The North Fork Yuba River has been fishing very well from morning to early afternoon, then for the evening hatch. Water temps in the upper watershed are still on the cold side from 56 to 61 degrees, they will be a little higher the more one travels downstream. I’m very surprised how much water is still flowing down the river for the middle of July, and in the tighter sections with a steeper gradient, the water level is a tad high with less fishable water. The many springs that come into the river are pumping out good volumes of 42 to 46 degree crystal clear subterranean water. Fishing pressure has been moderate in the more easy access areas, and extremely light in the more remote sections.
It doesn’t get much better than this. Dry flies and eager small wild rainbows, wet wading in the cool water, and amazing flora and fauna. Rattlesnakes are out and I ran into the same snake in the exact same area as the past three years. I’ve decided to name him Larry since we seem to see each other so much. Larry did not coil this time or rattle, and just quietly moved back to his den. I like it when they do that. Fishing wise it’s been so damn fun for my guests and I. 1 to 3wt. rods, a good floating line like RIO’s “Light Line” series, and a 7.5 foot leader is all that is needed. You can fish a dropper off your dry, or just go with a single dry fly, sometimes they just want it on top and that’s when I’ll take the dropper fly off. Great dry fly patterns include yellow and orange Rubber Leg Crystal Stimis, Royal Wullfs, Purple Haze, E/C Caddis, Yellow Humpies, and the R/S Ant. Go to dropper flies have been Copper Johns in red, Psycho Prince, PT Flashback, and hard body ants that sink in black. The wild rainbows in the upper river have been small 4 to 10 inches, with the occasional brown. Downstream near Downieville you’ll get into bigger fish, with some planted fish. I’ve heard of some good reports in the evening down in this section with some fish from 14 to 16 inches.

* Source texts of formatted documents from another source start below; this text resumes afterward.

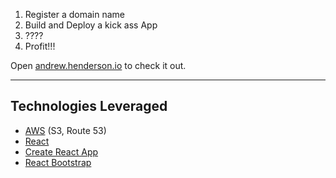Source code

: 1. Register a domain name
2. Build and Deploy a kick ass App
3. ????  
4. Profit!!!

Open [andrew.henderson.io](andrew.henderson.io) to check it out.

***

## Technologies Leveraged 
* [AWS](https://aws.amazon.com/) (S3, Route 53)
* [React](https://reactjs.org/)
* [Create React App](https://facebook.github.io/create-react-app/)
* [React Bootstrap](https://react-bootstrap.github.io/)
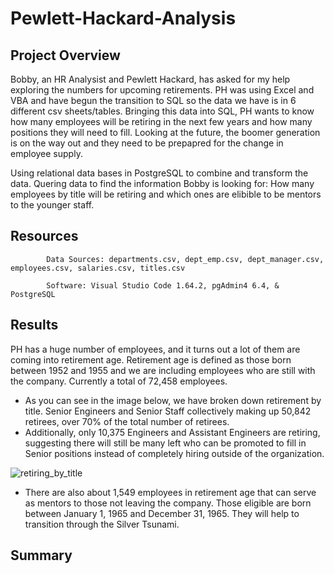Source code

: # Pewlett-Hackard-Analysis
## Project Overview
Bobby, an HR Analysist and Pewlett Hackard, has asked for my help exploring the numbers for upcoming retirements. PH was using Excel and VBA and have begun the transition to SQL so the data we have is in 6 different csv sheets/tables. Bringing this data into SQL, PH wants to know how many employees will be retiring in the next few years and how many positions they will need to fill. Looking at the future, the boomer generation is on the way out and they need to be prepapred for the change in employee supply.

Using relational data bases in PostgreSQL to combine and transform the data. Quering data to find the information Bobby is looking for: How many employees by title will be retiring and which ones are elibible to be mentors to the younger staff.

## Resources
            Data Sources: departments.csv, dept_emp.csv, dept_manager.csv, employees.csv, salaries.csv, titles.csv
            
            Software: Visual Studio Code 1.64.2, pgAdmin4 6.4, & PostgreSQL
## Results
PH has a huge number of employees, and it turns out a lot of them are coming into retirement age. Retirement age is defined as those born between 1952 and 1955 and we are including employees who are still with the company. Currently a total of 72,458 employees.

- As you can see in the image below, we have broken down retirement by title. Senior Engineers and Senior Staff collectively making up 50,842 retirees, over 70% of the total number of retirees.
- Additionally, only 10,375 Engineers and Assistant Engineers are retiring, suggesting there will still be many left who can be promoted to fill in Senior positions instead of completely hiring outside of the organization.

![retiring_by_title](https://user-images.githubusercontent.com/96352625/154891325-a05b18f0-8ca6-459f-8a73-114d90b73e44.png)

- There are also about 1,549 employees in retirement age that can serve as mentors to those not leaving the company. Those eligible are born between January 1, 1965 and December 31, 1965. They will help to transition through the Silver Tsunami.

## Summary
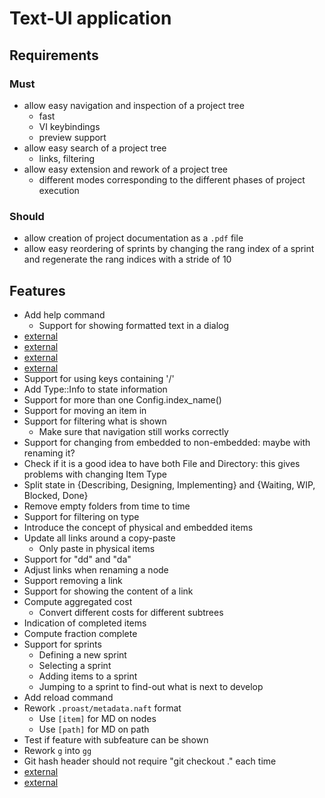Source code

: <!--
[proast]
-->
Text-UI application
===================

## Requirements

### Must

* allow easy navigation and inspection of a project tree
  * fast
  * VI keybindings
  * preview support
* allow easy search of a project tree
  * links, filtering
* allow easy extension and rework of a project tree
  * different modes corresponding to the different phases of project execution

### Should

* allow creation of project documentation as a `.pdf` file
* allow easy reordering of sprints by changing the rang index of a sprint and regenerate the rang indices with a stride of 10

## Features

* Add help command
  * Support for showing formatted text in a dialog
* [external](key:support_sorting_based_on_state)
* [external](key:when_adding_an_item,_add_it_right_behind_the_current_location)
* [external](key:do_not_fail_on_unfound_not_after_opening_a_document)
* [external](key:apply_all_changes_via_oo)
* Support for using keys containing '/'
* Add Type::Info to state information
* Support for more than one Config.index_name()
* Support for moving an item in
* Support for filtering what is shown
  * Make sure that navigation still works correctly
* Support for changing from embedded to non-embedded: maybe with renaming it?
* Check if it is a good idea to have both File and Directory: this gives problems with changing Item Type
* Split state in {Describing, Designing, Implementing} and {Waiting, WIP, Blocked, Done}
* Remove empty folders from time to time
* Support for filtering on type
* Introduce the concept of physical and embedded items
* Update all links around a copy-paste
  * Only paste in physical items
* Support for "dd" and "da"
* Adjust links when renaming a node
* Support removing a link
* Support for showing the content of a link
* Compute aggregated cost
  * Convert different costs for different subtrees
* Indication of completed items
* Compute fraction complete
* Support for sprints
  * Defining a new sprint
  * Selecting a sprint
  * Adding items to a sprint
  * Jumping to a sprint to find-out what is next to develop
* Add reload command
* Rework `.proast/metadata.naft` format
  * Use `[item]` for MD on nodes
  * Use `[path]` for MD on path
* Test if feature with subfeature can be shown
* Rework `g` into `gg`
* Git hash header should not require "git checkout ." each time
* [external](key:help)
* [external](key:bugs)

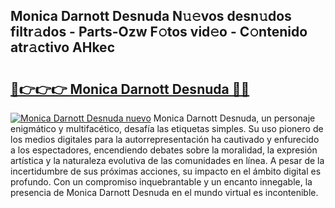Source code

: ## Monica Darnott Desnuda N𝚞𝚎vos desn𝚞dos filtr𝚊dos - Parts-Ozw F𝚘tos vid𝚎o - C𝚘ntenido atr𝚊ctivo AHkec

# <h2><a href="http://mb40yfm.tromn.icu/?c=Monica+Darnott+Desnuda">🔗👉👉👉 Monica Darnott Desnuda 🔗🔗</a></h2>

[![Monica Darnott Desnuda nuevo](https://i.imgur.com/pEAQMta.gif)](http://mb40yfm.tromn.icu/?c=Monica+Darnott+Desnuda)
Monica Darnott Desnuda, un personaje enigmático y multifacético, desafía las etiquetas simples. Su uso pionero de los medios digitales para la autorrepresentación ha cautivado y enfurecido a los espectadores, encendiendo debates sobre la moralidad, la expresión artística y la naturaleza evolutiva de las comunidades en línea. A pesar de la incertidumbre de sus próximas acciones, su impacto en el ámbito digital es profundo. Con un compromiso inquebrantable y un encanto innegable, la presencia de Monica Darnott Desnuda en el mundo virtual es incontenible.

Active aquatics flying around have been a few Golden Stoneflies, Yellow Sallies, PED spinners, Tricos Caddis, and Crane flies. For terrestrials it’s mainly been ants, and I have yet to see enough hoppers to warrant using one, but I’m sure they would get some grabs. It looks like the North Fork Yuba River will be in good shape for the rest of the summer. Just remember to take water temperature readings throughout the day and stop fishing when they reach 68 degrees or higher. The season is short on the NFYR, so get out there and enjoy one of the most beautiful watersheds in all of California.